> Work to complete
Find every line in the entries that holds the string "tout" and report it.

==== Records shown ====

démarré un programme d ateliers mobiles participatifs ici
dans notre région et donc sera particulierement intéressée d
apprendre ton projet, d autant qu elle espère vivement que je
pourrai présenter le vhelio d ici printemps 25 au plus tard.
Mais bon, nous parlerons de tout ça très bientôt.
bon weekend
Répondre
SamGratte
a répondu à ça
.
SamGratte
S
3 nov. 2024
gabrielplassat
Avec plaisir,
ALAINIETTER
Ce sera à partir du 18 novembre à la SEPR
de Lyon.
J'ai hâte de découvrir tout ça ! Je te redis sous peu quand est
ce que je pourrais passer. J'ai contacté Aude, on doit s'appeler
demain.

====

> Reply to the exercise
Mais bon, nous parlerons de tout ça très bientôt.
J'ai hâte de découvrir tout ça ! Je te redis sous peu quand est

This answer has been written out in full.